The Malaysian Insider
Jun 10, 2011
KUALA LUMPUR, June 10 — Veteran politician Tengku Razaleigh Hamzah today called for a royal commission to probe Tenaga Nasional Berhad’s contracts with independent power producers (IPPs), saying the lopsided deals may be burdening consumers.
“The commission must investigate and propose the best suitable measures to be taken by the government to ease the burden to be borne by the consumers following the inevitable increase in the electricity tariff after the IPPs charged higher rates to TNB,” the Gua Musang MP was quoted by Bernama Online today.
The Cabinet raised power tariffs by an average of 7.12 per cent effective June 1, in a bid to trim a growing subsidy bill and widening fiscal deficit.
But the move has also thrown the spotlight on the purchasing power agreements that TNB is engaged in with the IPPs.
Opposition lawmakers have rounded on the Najib administration for wielding the knife on consumer subsidies while leaving the gas subsidies to the power producers — to the tune of RM19 billion this year — largely untouched.
The perception that the IPPs continue to enjoy the billion-ringgit subsidies courtesy of political patronage was reinforced when former TNB chief executive Tan Sri Ani Arope openly criticised the power purchasing deals as “economic plunder”.

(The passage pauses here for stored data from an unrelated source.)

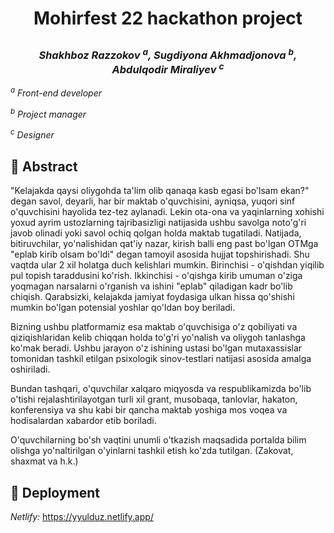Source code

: # <p align="center"> Mohirfest 22 hackathon project</p>
### <p align="center"><em> Shakhboz Razzokov <sup>a</sup>, Sugdiyona Akhmadjonova <sup>b</sup>, Abdulqodir Miraliyev <sup>c</sup></em></p>

<p><em><sup>a</sup> Front-end developer</em></p>
<p><em><sup>b</sup> Project manager </em></p>
<p><em><sup>c</sup> Designer </em></p>

## 📌  Abstract
<p>"Kelajakda qaysi oliygohda ta'lim olib qanaqa kasb egasi bo'lsam ekan?" degan savol, deyarli, har bir maktab o'quvchisini, ayniqsa, yuqori sinf o'quvchisini hayolida tez-tez aylanadi. Lekin ota-ona va yaqinlarning xohishi yoxud ayrim ustozlarning tajribasizligi natijasida ushbu savolga noto'g'ri javob olinadi yoki savol ochiq qolgan holda maktab tugatiladi. Natijada, bitiruvchilar, yo'nalishidan qat'iy nazar, kirish balli eng past bo'lgan OTMga "eplab kirib olsam bo'ldi" degan tamoyil asosida hujjat topshirishadi. Shu vaqtda ular 2 xil holatga duch kelishlari mumkin. Birinchisi - o'qishdan yiqilib pul topish taraddusini ko'rish. Ikkinchisi - o'qishga kirib umuman o'ziga yoqmagan narsalarni o'rganish va ishini "eplab" qiladigan kadr bo'lib chiqish. Qarabsizki, kelajakda jamiyat foydasiga ulkan hissa qo'shishi mumkin bo'lgan potensial yoshlar qo'ldan boy beriladi. </p>
<p>Bizning ushbu platformamiz esa maktab o'quvchisiga o'z qobiliyati va qiziqishlaridan kelib chiqqan holda to'g'ri yo'nalish va oliygoh tanlashga ko'mak beradi. Ushbu jarayon o'z ishining ustasi bo'lgan mutaxassislar tomonidan tashkil etilgan psixologik sinov-testlari natijasi asosida amalga oshiriladi. </p>
<p>Bundan tashqari, o'quvchilar xalqaro miqyosda va respublikamizda bo'lib o'tishi rejalashtirilayotgan turli xil grant, musobaqa, tanlovlar, hakaton, konferensiya va shu kabi bir qancha maktab yoshiga mos voqea va hodisalardan xabardor etib boriladi.</p>
<p>O'quvchilarning bo'sh vaqtini unumli o'tkazish maqsadida portalda bilim olishga yo'naltirilgan o'yinlarni tashkil etish ko'zda tutilgan. (Zakovat, shaxmat va h.k.)</p>

## 📌 Deployment
<em>Netlify: </em> https://yyulduz.netlify.app/
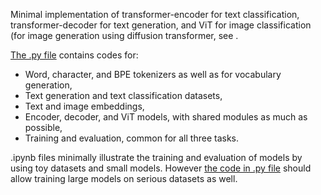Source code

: Minimal implementation of transformer-encoder for text classification, transformer-decoder for text generation, and ViT for image classification (for image generation using diffusion transformer, see . 

[The .py file]([(https://github.com/u84819482/Nano-transformer/blob/main/transformer_utils.py)]) contains codes for: 
- Word, character, and BPE tokenizers as well as for vocabulary generation,
- Text generation and text classification datasets,
- Text and image embeddings,
- Encoder, decoder, and ViT models, with shared modules as much as possible,
- Training and evaluation, common for all three tasks.

.ipynb files minimally illustrate the training and evaluation of models by using toy datasets and small models. However [the code in .py file]([(https://github.com/u84819482/Nano-transformer/blob/main/transformer_utils.py)]) should allow training large models on serious datasets as well.
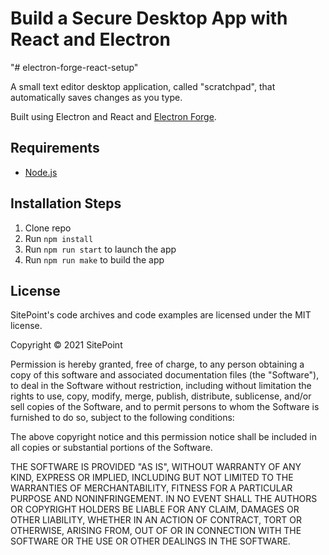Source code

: # Build a Secure Desktop App with React and Electron
"# electron-forge-react-setup" 

A small text editor desktop application, called "scratchpad", that automatically saves changes as you type.

Built using Electron and React and [Electron Forge](https://www.electronforge.io/).

## Requirements

* [Node.js](http://nodejs.org/)

## Installation Steps

1. Clone repo
2. Run `npm install`
3. Run `npm run start` to launch the app
4. Run `npm run make` to build the app

## License

SitePoint's code archives and code examples are licensed under the MIT license.

Copyright © 2021 SitePoint

Permission is hereby granted, free of charge, to any person obtaining a copy of this software and associated documentation files (the "Software"), to deal in the Software without restriction, including without limitation the rights to use, copy, modify, merge, publish, distribute, sublicense, and/or sell copies of the Software, and to permit persons to whom the Software is furnished to do so, subject to the following conditions:

The above copyright notice and this permission notice shall be included in all copies or substantial portions of the Software.

THE SOFTWARE IS PROVIDED "AS IS", WITHOUT WARRANTY OF ANY KIND, EXPRESS OR IMPLIED, INCLUDING BUT NOT LIMITED TO THE WARRANTIES OF MERCHANTABILITY, FITNESS FOR A PARTICULAR PURPOSE AND NONINFRINGEMENT. IN NO EVENT SHALL THE AUTHORS OR COPYRIGHT HOLDERS BE LIABLE FOR ANY CLAIM, DAMAGES OR OTHER LIABILITY, WHETHER IN AN ACTION OF CONTRACT, TORT OR OTHERWISE, ARISING FROM, OUT OF OR IN CONNECTION WITH THE SOFTWARE OR THE USE OR OTHER DEALINGS IN THE SOFTWARE.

Ani had caused a stir in 1996 when he chose to resign from his executive chairman post rather than sign the imbalanced deals, which saw the first generation of IPPs created.
“TNB is the whipping boy. TNB has no control of the price it has to pay to the IPPs. Get to the source of the problem,” said Ani.
Today, Tengku Razaleigh said it was crucial to tackle the issue of rising power prices before the effect begins to take bigger bites out of the average consumer.
“We have to be fair in solving the issue because the IPPs is making hefty profits at the expense of TNB, besides getting subsidised rate from Petronas,” he said.
The power purchasing agreements between TNB and the various IPPs are classified under the Official Secrets Act.
Energy, Water and Green Technology Minister Datuk Peter Chin also maintains that the government is powerless to reveal the contents of the agreements.
#1 by dagen on Saturday, 11 June 2011 - 10:37 am
Let everyone be IPP. Give them incentive to install solar panels in their homes. Let them sell any excess power generated by those solar panels to TNB. We dont need the big boys to be IPPs.
#2 by richiee on Saturday, 11 June 2011 - 4:36 pm
Where got money to give for incentives? RM19 bn or more given away to big thiefs already.
#3 by boh-liao on Saturday, 11 June 2011 - 7:11 pm
High time TRH has d guts 2 expose all dirty linens (incl sexy smelly lingerie of occupants of Putrajaya) n skeletons of Umno/BN b4 he meets his maker: Save d nation lor
#4 by shakarul on Sunday, 12 June 2011 - 12:22 pm
Yes Ku Li goes on, digs out the master piece of works left over by the infamous “Doctor in the House”.